What keeps Dean Ball up at night
Ball is confident the practical problems will get solved: energy, labor, compute, the patchwork.
“The thing that keeps me up at night is not any of those things,” he said. “It’s this question of—America feels, you know, we’re in our 250th year now, we feel like, to me, we feel like an old country. Like maybe middle aged, right? We’re not as young and energetic and hungry as we once were.”
He wondered aloud whether we can absorb what’s coming. “Can our civilization handle the dynamism, or do we just kind of want to go more in a European direction, and just kind of want to, you know, hang out and have a picnic for the next 150 years or something,” he said. “I hope not. I hope we remain a hungry country.”
He spoke to the room: “I love coming to places like Texas, because I think Texas still has that much more than, for example, the East Coast where I live.”
Fulton, with a couple of minutes left, asked Ball for his “sage advice” to the Convergence audience—people excited about AI and its future.
“Be prepared for quite a lot of change,” Ball said. “Dynamism means saying hello to new things, and it also means saying goodbye to some things that we maybe don’t want to say goodbye to.”

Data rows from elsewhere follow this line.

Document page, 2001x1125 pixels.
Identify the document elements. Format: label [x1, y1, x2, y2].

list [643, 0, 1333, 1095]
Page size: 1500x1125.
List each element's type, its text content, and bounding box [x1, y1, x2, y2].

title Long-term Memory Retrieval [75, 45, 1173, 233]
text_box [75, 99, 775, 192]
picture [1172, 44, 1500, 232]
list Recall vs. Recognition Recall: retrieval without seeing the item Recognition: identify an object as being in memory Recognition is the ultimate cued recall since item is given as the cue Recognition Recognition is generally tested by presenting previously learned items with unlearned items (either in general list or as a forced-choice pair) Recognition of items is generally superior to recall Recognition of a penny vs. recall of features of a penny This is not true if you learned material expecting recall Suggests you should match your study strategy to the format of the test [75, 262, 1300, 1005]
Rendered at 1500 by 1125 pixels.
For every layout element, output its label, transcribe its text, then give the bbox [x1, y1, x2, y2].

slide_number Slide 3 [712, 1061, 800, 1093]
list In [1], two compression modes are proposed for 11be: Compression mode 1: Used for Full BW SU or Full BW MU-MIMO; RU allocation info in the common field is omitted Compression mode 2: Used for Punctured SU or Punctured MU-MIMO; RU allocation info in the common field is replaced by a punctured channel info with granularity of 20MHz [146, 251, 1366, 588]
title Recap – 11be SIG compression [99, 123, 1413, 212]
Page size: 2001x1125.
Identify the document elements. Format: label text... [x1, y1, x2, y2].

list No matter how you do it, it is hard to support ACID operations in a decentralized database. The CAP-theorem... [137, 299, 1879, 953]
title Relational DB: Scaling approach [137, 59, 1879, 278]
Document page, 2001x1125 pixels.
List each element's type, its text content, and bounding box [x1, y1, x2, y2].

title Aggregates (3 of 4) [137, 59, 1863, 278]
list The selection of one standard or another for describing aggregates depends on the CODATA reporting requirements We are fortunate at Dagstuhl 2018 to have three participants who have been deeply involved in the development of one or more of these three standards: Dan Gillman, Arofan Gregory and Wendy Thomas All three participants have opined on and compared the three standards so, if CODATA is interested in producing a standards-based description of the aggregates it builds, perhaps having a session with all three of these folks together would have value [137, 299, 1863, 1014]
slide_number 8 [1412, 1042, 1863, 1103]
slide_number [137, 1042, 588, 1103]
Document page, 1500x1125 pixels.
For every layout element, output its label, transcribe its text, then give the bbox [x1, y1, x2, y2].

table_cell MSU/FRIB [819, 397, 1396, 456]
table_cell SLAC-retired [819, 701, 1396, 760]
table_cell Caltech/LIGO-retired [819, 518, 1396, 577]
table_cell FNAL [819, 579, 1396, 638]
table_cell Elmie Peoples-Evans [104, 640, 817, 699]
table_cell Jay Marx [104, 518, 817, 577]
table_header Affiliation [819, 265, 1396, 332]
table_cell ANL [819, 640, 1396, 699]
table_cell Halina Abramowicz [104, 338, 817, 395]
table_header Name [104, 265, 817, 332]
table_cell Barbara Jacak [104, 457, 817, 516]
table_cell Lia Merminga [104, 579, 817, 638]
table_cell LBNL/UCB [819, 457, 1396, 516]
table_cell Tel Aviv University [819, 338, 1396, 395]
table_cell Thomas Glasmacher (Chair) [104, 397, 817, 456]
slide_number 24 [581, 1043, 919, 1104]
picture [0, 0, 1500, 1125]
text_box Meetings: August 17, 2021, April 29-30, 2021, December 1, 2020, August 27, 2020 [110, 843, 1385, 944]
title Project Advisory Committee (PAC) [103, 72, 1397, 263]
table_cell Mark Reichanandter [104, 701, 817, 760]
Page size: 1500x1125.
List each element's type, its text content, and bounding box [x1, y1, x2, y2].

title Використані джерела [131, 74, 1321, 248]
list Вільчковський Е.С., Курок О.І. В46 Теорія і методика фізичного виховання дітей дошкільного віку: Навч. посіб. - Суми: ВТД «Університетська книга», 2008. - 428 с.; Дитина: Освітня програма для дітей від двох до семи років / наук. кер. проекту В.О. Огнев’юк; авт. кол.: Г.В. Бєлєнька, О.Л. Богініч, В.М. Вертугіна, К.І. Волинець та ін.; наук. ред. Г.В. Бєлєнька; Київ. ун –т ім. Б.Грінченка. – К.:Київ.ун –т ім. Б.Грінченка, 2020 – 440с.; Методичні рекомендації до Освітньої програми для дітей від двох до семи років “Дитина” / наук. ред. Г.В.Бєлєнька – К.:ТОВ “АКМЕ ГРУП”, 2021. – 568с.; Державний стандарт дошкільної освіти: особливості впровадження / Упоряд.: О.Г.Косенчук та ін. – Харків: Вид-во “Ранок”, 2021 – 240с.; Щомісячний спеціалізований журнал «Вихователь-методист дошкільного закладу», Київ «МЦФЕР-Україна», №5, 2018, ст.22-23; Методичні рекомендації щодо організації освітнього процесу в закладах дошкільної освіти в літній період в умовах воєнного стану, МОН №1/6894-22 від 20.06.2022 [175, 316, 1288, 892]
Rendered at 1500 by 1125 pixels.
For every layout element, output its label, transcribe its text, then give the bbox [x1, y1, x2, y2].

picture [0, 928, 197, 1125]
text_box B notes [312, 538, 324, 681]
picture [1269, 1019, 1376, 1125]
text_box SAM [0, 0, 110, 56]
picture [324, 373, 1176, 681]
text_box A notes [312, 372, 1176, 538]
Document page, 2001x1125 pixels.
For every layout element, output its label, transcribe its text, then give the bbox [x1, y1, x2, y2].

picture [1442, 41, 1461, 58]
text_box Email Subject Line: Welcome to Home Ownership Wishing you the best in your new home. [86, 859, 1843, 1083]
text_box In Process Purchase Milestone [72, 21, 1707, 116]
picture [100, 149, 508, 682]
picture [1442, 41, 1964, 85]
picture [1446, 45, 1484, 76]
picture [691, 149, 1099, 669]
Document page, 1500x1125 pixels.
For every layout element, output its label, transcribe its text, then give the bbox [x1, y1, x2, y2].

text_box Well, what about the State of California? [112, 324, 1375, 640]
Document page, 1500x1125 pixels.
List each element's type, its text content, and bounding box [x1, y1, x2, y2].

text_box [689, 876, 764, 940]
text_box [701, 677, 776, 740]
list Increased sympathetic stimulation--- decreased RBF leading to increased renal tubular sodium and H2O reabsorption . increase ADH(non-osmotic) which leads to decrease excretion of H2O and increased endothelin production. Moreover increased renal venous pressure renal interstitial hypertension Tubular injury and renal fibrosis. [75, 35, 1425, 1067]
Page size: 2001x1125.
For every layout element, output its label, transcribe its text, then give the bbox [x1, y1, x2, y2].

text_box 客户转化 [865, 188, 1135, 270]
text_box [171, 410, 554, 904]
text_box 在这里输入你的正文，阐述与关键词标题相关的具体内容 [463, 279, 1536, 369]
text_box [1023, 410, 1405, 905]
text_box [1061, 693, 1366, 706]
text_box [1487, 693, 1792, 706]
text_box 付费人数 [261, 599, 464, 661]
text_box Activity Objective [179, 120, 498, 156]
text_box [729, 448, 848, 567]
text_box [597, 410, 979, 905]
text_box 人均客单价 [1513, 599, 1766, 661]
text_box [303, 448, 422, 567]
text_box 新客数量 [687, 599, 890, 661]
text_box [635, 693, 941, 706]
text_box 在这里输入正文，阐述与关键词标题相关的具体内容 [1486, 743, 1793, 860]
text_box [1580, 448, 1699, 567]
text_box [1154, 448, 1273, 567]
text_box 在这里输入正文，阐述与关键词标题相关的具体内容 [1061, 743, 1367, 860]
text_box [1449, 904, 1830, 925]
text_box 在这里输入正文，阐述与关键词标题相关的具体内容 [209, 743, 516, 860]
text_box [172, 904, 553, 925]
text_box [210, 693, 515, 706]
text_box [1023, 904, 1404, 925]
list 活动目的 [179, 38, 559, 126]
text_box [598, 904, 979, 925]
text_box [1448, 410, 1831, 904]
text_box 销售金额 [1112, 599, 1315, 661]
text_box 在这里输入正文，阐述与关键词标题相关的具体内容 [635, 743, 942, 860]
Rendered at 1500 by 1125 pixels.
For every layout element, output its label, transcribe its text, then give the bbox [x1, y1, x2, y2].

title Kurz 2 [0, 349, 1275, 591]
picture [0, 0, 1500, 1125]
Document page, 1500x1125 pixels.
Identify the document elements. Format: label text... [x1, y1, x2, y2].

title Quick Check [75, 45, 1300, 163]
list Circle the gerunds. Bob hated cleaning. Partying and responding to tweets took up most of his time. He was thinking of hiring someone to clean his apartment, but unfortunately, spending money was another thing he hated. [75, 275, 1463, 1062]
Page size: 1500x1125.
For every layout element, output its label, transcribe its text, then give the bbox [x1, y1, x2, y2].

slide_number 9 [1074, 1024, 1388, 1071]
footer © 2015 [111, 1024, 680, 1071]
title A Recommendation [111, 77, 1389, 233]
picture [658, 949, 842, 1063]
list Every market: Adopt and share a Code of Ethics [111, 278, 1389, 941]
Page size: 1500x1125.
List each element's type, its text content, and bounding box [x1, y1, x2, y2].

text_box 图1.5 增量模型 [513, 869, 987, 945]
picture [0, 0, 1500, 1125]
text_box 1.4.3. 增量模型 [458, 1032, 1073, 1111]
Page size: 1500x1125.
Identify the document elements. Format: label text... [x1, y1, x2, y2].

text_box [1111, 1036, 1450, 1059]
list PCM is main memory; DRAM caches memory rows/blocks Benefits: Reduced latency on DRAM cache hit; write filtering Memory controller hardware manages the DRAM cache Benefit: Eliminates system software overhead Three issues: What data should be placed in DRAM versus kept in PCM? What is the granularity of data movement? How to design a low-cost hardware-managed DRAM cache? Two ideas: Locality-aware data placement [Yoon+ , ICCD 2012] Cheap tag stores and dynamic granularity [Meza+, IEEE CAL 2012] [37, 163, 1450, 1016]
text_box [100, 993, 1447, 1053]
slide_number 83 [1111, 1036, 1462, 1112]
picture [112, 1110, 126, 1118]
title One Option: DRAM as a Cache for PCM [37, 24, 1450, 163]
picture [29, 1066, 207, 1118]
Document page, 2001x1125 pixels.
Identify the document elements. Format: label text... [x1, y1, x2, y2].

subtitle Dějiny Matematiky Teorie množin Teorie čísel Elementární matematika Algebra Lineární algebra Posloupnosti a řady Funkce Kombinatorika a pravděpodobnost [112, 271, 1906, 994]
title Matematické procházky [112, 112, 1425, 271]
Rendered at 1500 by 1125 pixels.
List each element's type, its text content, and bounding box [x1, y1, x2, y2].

He said he’s “quite convinced” the diffusion of AI is going to be for the better. But he was candid about what comes with it. “The diffusion of artificial intelligence is going to mean humanity takes its hand off the wheel a little bit, of processes and mechanisms that we’re not used to not having our hands on the wheel for,” he said. “I also would be lying if I said that I didn’t feel some degree of melancholy about that.”